Cat Quest II is the much-awaited sequel to Cat Quest, from a couple years back, as the name suggests. It isn’t a true sequel, mind you, because you’re not playing the same cat. Except you kind of are? You arrive at the port adjacent to the catpital, after a long and arduous journey, to the world once more. People seem to remember you, but they also don’t really seem to remember you as well as they should as the savior of the world from the first game, so … what gives?
Felingard and the Lupus empire are at war! Each great nation is ruled over by a fearsome and warmongering monarch that seems more interested in wiping the other empire from existence than in enriching the lives of his own subjects. You start off in Felingard, at the aforementioned Catpital, and it’s up to you to figure out what is going on, why you don’t remember anything, where you’ve been for so long, and just how to go about thwarting King Lioner. Along the way, you’ll delve into caves, complete sidequests, and make your way to the Lupus empire, where you learn about Lord Wolfen, the monarch of the Lupus Empire.
In the Lupus empire, you learn that not all dogs go to heaven, but not all of them are all that bad, either… they’re just doing what they’re told, and reacting to the only information that they’re given… that cats are arrogant and holier-than-thou. But you see, it’s not all cut and dry. There’s cats that are drugging and mutating fellow felines, dogs that are adopting cat refugees and lying to everyone, and even mobile troupes of both species that simply travel and play music together. The social commentary that they’re not really all that different, and certainly not as evil or strange as they had each been led to believe of the other species draws some remarkable parallels in reality, but this game doesn’t exactly bludgeon you over the head with a clue-by-four about it, either!
The gameplay itself is, for the most part, unchanged since the first. You can attack with your weapon, chain a combo together with that, dodge roll, use one of four equipped spells. THEN you have the swap character button, which alternates between your adorable cat hero and your moderately tolerable doge hero. He’s a good boy, really… it’s not his fault that dogs aren’t as good as cats, and you shouldn’t hold it against him! There’s two kinds of weapons, which are melee weapons and staves/wands. The former behaves much as you would expect, while the latter provides an infinite-ammo ranged option that usually powers up your magic stat (allowing your flamepurr to hit harder, for example), but also regenerates twice as much mana per hit as the sword. This allows you to choose between the ‘in your face’ attack-flurry-then-roll-out gameplay, or the ranged hit-and-run, then nuke them with a massive space lazer style of play.

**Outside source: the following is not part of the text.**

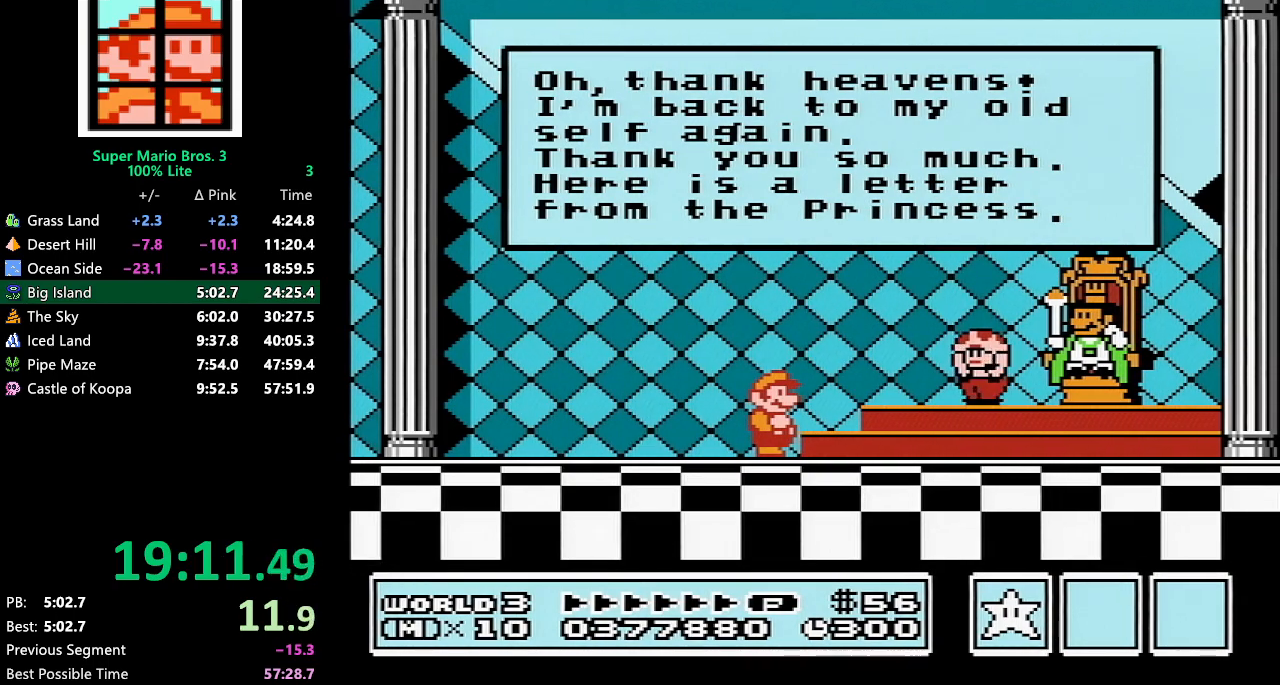
{"buttons": ["A"], "events": [[483, "A", "down"]]}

The space lazer is gross, and I killed the final boss with a single cast of that along with the vacuum spell that pulls enemies in and holds them there. Swapping between the cat and dog, though, allows you the option of equipping each hero with a different loadout or gameplay style, and different spells on each to boot. So your mage cat (or dog) can handle healing, mana regen, and massive-but-slow damage, while your fighter cat (or dog…) can shake it up in melee with a huge sword, and all the damage reduction in the world with damage bubbles, attack buffs, a damaging melee aura, and more. This is a linearly incremental addition to the game, but executed with the freedom that allows the build options to grow exponentially. That’s just solid design.
Other interesting elements
This game is one part dog, two parts cat, one part adventure game, and about thirty seven parts pun. Honestly, if puns bother you, especially cat/dog puns, you’re going to have a bad time playing this game. I loved it, personally, but some of them felt like just too big a stretch. Sure, the Labrathor vest and helm were fine, but Pawlonjir is just … Pawjolnir? Mjolnir, okay? but punned up to the nines. The Purrsecutor is by far the better punned up weapon anyways.
Issues / complaints
You’re going to want to play this with a controller, if you’re on anything non-console. Just trust me on this one. The controls on the switch just felt purrfect, especially with the wireless pro controller. Each of the four shoulder buttons is one of the four assignable spell slots, while attack, roll, interact, and switch are the usual action buttons of A, B, X, and Y. + is the menu, as you’d expect, and – is the map. Now imagine, instead, wasd, shift, 1-4, space. Ew. This game was meant to be played on the switch, especially with your options for a ‘Player 2’ to control the other character, instead of alternating play.
This game is the cat’s meow and dog balls rolled all up into one, with a cute art style that feels so warm and genuine, along with music that always seems to suit the mood. Caves and dungeons feel ominous and mysterious, while the overworld feels light, whimsical, and adventurous. There isn’t a single negative feeling in this game that isn’t overcome and replaced with the whole ‘light and warmth’ message that The Gentlebros seem so fond of. In today’s day and age, that’s a welcomed feeling that a lot more developers could stand to do once in a while, even if just to change it up from all of the angsty dark brooding edgelord plots that saturate the game market. Want a game to play with your wife or kids? Play this. Want a game you can play for ten minutes a day on lunch breaks but still feel like you’re accomplishing something? Play this. Want a game that looks just as good on the go as it does docked, because they made everything cute, instead of gritty and photorealistic? Play this. At the very least, watch an LP of it… and THEN go play it.